(DATASET CONTENT)

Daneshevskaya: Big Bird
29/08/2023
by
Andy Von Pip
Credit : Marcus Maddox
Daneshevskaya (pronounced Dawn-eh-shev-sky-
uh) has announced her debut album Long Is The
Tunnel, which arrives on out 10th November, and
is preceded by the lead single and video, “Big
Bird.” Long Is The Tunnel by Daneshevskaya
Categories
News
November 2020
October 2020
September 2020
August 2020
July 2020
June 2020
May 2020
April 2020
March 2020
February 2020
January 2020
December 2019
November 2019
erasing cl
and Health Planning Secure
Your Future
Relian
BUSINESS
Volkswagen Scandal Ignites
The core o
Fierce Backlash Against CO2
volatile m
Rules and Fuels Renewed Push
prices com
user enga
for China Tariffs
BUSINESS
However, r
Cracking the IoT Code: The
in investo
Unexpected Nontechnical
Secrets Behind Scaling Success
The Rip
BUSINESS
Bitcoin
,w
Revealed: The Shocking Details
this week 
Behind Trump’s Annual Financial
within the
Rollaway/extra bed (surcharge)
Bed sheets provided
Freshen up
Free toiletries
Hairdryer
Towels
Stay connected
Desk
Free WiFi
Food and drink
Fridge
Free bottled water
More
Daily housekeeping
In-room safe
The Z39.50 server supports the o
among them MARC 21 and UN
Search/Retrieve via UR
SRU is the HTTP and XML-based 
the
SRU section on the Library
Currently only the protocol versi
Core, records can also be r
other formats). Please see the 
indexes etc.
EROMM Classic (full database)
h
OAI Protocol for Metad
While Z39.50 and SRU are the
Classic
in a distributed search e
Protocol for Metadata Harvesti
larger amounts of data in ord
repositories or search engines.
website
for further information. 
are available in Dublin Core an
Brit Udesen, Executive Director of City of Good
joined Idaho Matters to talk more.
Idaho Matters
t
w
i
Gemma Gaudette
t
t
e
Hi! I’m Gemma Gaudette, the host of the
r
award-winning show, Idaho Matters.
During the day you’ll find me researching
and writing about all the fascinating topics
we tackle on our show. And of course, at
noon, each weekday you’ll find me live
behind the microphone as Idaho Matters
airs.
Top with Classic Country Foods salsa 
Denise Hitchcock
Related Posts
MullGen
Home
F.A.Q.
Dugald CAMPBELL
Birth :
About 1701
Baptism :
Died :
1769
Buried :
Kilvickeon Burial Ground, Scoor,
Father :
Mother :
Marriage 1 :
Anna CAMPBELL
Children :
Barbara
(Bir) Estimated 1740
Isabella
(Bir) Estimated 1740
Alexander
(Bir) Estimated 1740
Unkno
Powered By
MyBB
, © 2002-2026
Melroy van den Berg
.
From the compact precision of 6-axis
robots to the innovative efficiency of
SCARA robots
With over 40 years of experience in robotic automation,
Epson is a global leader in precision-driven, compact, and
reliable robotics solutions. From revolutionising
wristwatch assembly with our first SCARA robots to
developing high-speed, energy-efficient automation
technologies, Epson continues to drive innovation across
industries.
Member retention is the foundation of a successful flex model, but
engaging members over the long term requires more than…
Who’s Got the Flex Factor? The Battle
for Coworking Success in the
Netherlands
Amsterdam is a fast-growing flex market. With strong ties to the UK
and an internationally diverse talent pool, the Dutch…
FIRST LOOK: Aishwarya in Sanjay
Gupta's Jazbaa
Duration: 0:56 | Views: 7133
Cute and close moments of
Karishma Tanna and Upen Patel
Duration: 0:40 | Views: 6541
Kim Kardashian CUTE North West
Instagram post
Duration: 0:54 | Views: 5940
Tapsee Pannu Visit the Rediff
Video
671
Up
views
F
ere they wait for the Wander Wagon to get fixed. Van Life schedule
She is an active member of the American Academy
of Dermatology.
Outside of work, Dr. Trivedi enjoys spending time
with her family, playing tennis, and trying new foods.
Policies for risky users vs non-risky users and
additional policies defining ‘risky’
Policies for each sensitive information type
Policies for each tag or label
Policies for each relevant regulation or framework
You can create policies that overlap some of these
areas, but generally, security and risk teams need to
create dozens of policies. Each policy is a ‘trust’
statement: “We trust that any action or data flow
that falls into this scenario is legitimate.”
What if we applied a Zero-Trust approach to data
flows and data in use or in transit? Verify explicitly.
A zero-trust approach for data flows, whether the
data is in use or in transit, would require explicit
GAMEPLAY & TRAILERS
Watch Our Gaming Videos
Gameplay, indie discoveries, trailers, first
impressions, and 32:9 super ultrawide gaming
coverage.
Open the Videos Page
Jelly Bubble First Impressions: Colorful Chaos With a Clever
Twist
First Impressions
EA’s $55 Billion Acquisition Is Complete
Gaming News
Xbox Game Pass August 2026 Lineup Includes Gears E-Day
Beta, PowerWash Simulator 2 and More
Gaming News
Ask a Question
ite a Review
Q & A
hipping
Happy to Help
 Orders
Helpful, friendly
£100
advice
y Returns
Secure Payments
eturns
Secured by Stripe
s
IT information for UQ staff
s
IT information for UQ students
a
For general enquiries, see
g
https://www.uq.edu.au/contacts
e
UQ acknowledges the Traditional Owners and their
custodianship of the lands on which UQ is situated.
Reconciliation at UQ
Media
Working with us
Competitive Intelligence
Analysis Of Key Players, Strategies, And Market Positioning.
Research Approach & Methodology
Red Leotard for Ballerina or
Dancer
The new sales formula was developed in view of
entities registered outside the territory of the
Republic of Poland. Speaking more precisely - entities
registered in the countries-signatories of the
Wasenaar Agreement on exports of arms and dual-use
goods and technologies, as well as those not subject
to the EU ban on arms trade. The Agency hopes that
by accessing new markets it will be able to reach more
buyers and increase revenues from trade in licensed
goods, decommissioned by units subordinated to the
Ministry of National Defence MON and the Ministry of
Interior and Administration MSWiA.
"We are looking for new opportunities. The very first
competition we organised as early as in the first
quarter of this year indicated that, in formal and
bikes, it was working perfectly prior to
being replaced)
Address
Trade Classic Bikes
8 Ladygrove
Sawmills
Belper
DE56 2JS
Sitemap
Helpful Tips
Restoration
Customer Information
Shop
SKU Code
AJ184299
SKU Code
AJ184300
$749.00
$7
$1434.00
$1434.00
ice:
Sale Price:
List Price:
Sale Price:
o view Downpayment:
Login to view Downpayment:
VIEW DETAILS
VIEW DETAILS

(End DATASET CONTENT)

• WORK REQUEST: Return every line exactly as it appears, starting with the first line of the records and going on through the line that contains "Volkswagen Scandal Ignites".

• RESPONSE:
Daneshevskaya: Big Bird
29/08/2023
by
Andy Von Pip
Credit : Marcus Maddox
Daneshevskaya (pronounced Dawn-eh-shev-sky-
uh) has announced her debut album Long Is The
Tunnel, which arrives on out 10th November, and
is preceded by the lead single and video, “Big
Bird.” Long Is The Tunnel by Daneshevskaya
Categories
News
November 2020
October 2020
September 2020
August 2020
July 2020
June 2020
May 2020
April 2020
March 2020
February 2020
January 2020
December 2019
November 2019
erasing cl
and Health Planning Secure
Your Future
Relian
BUSINESS
Volkswagen Scandal Ignites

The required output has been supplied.